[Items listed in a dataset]
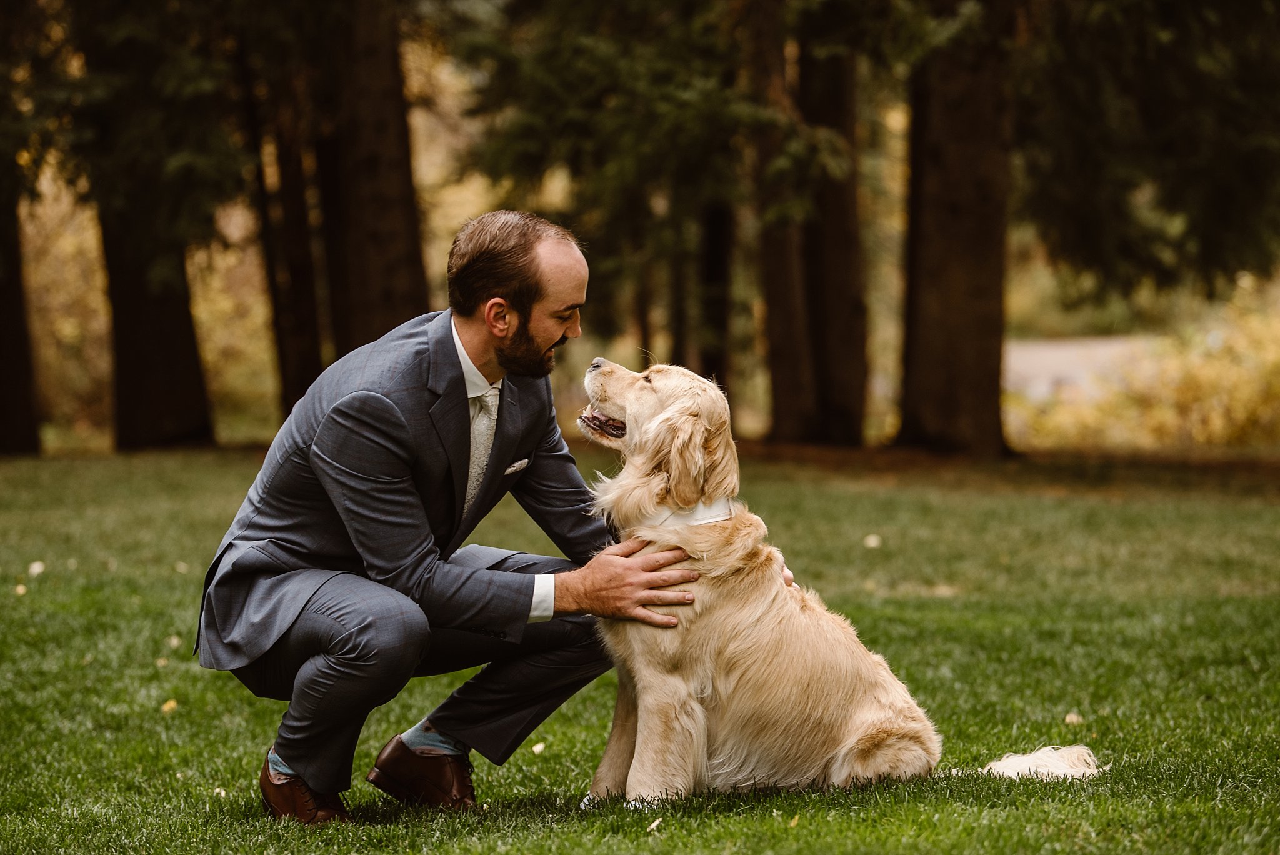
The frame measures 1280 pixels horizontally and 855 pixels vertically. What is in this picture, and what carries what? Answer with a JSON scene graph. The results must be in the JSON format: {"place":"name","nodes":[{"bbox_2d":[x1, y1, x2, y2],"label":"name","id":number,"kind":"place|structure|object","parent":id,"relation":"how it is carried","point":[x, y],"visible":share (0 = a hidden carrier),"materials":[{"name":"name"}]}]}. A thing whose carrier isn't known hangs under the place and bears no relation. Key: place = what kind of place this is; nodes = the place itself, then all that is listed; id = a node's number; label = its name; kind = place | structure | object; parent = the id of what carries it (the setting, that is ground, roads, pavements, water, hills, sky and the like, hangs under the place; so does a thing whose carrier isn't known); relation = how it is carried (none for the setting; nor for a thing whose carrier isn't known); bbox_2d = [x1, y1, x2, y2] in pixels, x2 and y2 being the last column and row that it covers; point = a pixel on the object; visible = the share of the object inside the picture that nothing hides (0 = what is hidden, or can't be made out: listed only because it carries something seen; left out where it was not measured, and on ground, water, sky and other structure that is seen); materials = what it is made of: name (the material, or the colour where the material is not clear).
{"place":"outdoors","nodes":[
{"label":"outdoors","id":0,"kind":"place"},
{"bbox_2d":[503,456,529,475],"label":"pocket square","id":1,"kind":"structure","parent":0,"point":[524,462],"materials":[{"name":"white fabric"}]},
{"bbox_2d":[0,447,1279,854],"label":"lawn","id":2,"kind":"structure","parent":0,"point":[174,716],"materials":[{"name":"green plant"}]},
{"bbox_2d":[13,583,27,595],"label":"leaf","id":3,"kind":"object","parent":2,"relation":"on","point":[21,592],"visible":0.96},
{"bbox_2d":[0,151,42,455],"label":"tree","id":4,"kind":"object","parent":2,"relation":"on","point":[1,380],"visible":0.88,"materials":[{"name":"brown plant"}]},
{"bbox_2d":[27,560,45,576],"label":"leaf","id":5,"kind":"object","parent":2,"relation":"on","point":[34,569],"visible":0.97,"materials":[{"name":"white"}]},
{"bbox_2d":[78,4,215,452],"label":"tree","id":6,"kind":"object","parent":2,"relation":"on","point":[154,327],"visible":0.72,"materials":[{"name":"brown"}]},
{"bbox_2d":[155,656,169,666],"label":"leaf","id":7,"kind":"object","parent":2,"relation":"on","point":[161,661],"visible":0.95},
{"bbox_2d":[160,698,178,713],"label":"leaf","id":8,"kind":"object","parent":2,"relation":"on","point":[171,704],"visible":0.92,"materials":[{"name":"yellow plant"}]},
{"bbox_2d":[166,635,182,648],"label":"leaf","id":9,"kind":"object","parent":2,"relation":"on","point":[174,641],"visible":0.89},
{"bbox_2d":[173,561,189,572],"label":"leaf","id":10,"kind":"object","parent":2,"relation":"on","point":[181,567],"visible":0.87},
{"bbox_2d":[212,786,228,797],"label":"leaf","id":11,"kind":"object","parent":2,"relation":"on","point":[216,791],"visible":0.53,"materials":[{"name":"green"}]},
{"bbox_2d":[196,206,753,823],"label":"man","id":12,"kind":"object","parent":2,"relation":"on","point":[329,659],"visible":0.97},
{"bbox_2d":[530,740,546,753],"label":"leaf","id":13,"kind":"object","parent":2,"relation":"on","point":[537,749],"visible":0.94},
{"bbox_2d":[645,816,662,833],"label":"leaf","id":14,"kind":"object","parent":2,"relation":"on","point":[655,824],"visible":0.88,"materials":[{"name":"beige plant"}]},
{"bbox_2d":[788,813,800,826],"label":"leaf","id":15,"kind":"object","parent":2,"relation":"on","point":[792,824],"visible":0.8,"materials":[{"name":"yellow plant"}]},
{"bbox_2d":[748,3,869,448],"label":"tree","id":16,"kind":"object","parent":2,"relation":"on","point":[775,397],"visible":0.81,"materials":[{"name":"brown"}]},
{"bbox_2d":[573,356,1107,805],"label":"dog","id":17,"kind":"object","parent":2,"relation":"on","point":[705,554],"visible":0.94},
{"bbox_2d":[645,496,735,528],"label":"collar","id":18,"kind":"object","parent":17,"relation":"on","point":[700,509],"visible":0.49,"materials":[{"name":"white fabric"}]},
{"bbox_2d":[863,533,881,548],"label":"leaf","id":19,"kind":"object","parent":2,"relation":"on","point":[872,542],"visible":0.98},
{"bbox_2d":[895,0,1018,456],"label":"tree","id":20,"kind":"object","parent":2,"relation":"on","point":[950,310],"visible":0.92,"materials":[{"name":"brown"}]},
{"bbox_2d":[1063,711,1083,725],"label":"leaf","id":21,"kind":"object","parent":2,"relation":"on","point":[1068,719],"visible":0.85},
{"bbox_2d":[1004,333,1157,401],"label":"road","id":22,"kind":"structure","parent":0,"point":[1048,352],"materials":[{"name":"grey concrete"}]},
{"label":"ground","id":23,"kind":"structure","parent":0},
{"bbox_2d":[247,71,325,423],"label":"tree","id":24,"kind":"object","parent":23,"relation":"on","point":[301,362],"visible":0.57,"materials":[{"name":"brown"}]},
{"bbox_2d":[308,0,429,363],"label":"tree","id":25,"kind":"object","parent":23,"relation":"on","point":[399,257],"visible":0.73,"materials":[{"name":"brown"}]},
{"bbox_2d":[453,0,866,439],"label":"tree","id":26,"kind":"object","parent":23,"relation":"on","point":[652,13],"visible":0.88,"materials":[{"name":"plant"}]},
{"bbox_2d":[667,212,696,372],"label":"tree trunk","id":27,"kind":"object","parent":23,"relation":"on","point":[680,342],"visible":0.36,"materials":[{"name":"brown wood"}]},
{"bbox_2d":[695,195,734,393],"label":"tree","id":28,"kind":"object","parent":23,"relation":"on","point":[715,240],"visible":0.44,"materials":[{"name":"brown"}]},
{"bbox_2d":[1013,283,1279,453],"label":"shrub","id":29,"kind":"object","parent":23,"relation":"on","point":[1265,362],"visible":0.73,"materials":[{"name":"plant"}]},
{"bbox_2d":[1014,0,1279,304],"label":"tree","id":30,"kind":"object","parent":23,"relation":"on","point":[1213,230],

## Requirement
Copy out the data verbatim, with no pictures.

## Task output
The frame measures 1280 pixels horizontally and 855 pixels vertically. What is in this picture, and what carries what? Answer with a JSON scene graph. The results must be in the JSON format: {"place":"name","nodes":[{"bbox_2d":[x1, y1, x2, y2],"label":"name","id":number,"kind":"place|structure|object","parent":id,"relation":"how it is carried","point":[x, y],"visible":share (0 = a hidden carrier),"materials":[{"name":"name"}]}]}. A thing whose carrier isn't known hangs under the place and bears no relation. Key: place = what kind of place this is; nodes = the place itself, then all that is listed; id = a node's number; label = its name; kind = place | structure | object; parent = the id of what carries it (the setting, that is ground, roads, pavements, water, hills, sky and the like, hangs under the place; so does a thing whose carrier isn't known); relation = how it is carried (none for the setting; nor for a thing whose carrier isn't known); bbox_2d = [x1, y1, x2, y2] in pixels, x2 and y2 being the last column and row that it covers; point = a pixel on the object; visible = the share of the object inside the picture that nothing hides (0 = what is hidden, or can't be made out: listed only because it carries something seen; left out where it was not measured, and on ground, water, sky and other structure that is seen); materials = what it is made of: name (the material, or the colour where the material is not clear).
{"place":"outdoors","nodes":[
{"label":"outdoors","id":0,"kind":"place"},
{"bbox_2d":[503,456,529,475],"label":"pocket square","id":1,"kind":"structure","parent":0,"point":[524,462],"materials":[{"name":"white fabric"}]},
{"bbox_2d":[0,447,1279,854],"label":"lawn","id":2,"kind":"structure","parent":0,"point":[174,716],"materials":[{"name":"green plant"}]},
{"bbox_2d":[13,583,27,595],"label":"leaf","id":3,"kind":"object","parent":2,"relation":"on","point":[21,592],"visible":0.96},
{"bbox_2d":[0,151,42,455],"label":"tree","id":4,"kind":"object","parent":2,"relation":"on","point":[1,380],"visible":0.88,"materials":[{"name":"brown plant"}]},
{"bbox_2d":[27,560,45,576],"label":"leaf","id":5,"kind":"object","parent":2,"relation":"on","point":[34,569],"visible":0.97,"materials":[{"name":"white"}]},
{"bbox_2d":[78,4,215,452],"label":"tree","id":6,"kind":"object","parent":2,"relation":"on","point":[154,327],"visible":0.72,"materials":[{"name":"brown"}]},
{"bbox_2d":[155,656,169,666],"label":"leaf","id":7,"kind":"object","parent":2,"relation":"on","point":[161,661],"visible":0.95},
{"bbox_2d":[160,698,178,713],"label":"leaf","id":8,"kind":"object","parent":2,"relation":"on","point":[171,704],"visible":0.92,"materials":[{"name":"yellow plant"}]},
{"bbox_2d":[166,635,182,648],"label":"leaf","id":9,"kind":"object","parent":2,"relation":"on","point":[174,641],"visible":0.89},
{"bbox_2d":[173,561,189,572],"label":"leaf","id":10,"kind":"object","parent":2,"relation":"on","point":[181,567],"visible":0.87},
{"bbox_2d":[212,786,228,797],"label":"leaf","id":11,"kind":"object","parent":2,"relation":"on","point":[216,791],"visible":0.53,"materials":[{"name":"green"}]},
{"bbox_2d":[196,206,753,823],"label":"man","id":12,"kind":"object","parent":2,"relation":"on","point":[329,659],"visible":0.97},
{"bbox_2d":[530,740,546,753],"label":"leaf","id":13,"kind":"object","parent":2,"relation":"on","point":[537,749],"visible":0.94},
{"bbox_2d":[645,816,662,833],"label":"leaf","id":14,"kind":"object","parent":2,"relation":"on","point":[655,824],"visible":0.88,"materials":[{"name":"beige plant"}]},
{"bbox_2d":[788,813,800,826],"label":"leaf","id":15,"kind":"object","parent":2,"relation":"on","point":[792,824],"visible":0.8,"materials":[{"name":"yellow plant"}]},
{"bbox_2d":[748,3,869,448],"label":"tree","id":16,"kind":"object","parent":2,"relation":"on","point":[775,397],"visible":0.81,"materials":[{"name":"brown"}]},
{"bbox_2d":[573,356,1107,805],"label":"dog","id":17,"kind":"object","parent":2,"relation":"on","point":[705,554],"visible":0.94},
{"bbox_2d":[645,496,735,528],"label":"collar","id":18,"kind":"object","parent":17,"relation":"on","point":[700,509],"visible":0.49,"materials":[{"name":"white fabric"}]},
{"bbox_2d":[863,533,881,548],"label":"leaf","id":19,"kind":"object","parent":2,"relation":"on","point":[872,542],"visible":0.98},
{"bbox_2d":[895,0,1018,456],"label":"tree","id":20,"kind":"object","parent":2,"relation":"on","point":[950,310],"visible":0.92,"materials":[{"name":"brown"}]},
{"bbox_2d":[1063,711,1083,725],"label":"leaf","id":21,"kind":"object","parent":2,"relation":"on","point":[1068,719],"visible":0.85},
{"bbox_2d":[1004,333,1157,401],"label":"road","id":22,"kind":"structure","parent":0,"point":[1048,352],"materials":[{"name":"grey concrete"}]},
{"label":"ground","id":23,"kind":"structure","parent":0},
{"bbox_2d":[247,71,325,423],"label":"tree","id":24,"kind":"object","parent":23,"relation":"on","point":[301,362],"visible":0.57,"materials":[{"name":"brown"}]},
{"bbox_2d":[308,0,429,363],"label":"tree","id":25,"kind":"object","parent":23,"relation":"on","point":[399,257],"visible":0.73,"materials":[{"name":"brown"}]},
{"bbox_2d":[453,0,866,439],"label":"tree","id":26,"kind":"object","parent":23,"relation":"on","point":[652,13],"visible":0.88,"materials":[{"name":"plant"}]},
{"bbox_2d":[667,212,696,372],"label":"tree trunk","id":27,"kind":"object","parent":23,"relation":"on","point":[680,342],"visible":0.36,"materials":[{"name":"brown wood"}]},
{"bbox_2d":[695,195,734,393],"label":"tree","id":28,"kind":"object","parent":23,"relation":"on","point":[715,240],"visible":0.44,"materials":[{"name":"brown"}]},
{"bbox_2d":[1013,283,1279,453],"label":"shrub","id":29,"kind":"object","parent":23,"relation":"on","point":[1265,362],"visible":0.73,"materials":[{"name":"plant"}]},
{"bbox_2d":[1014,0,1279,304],"label":"tree","id":30,"kind":"object","parent":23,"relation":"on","point":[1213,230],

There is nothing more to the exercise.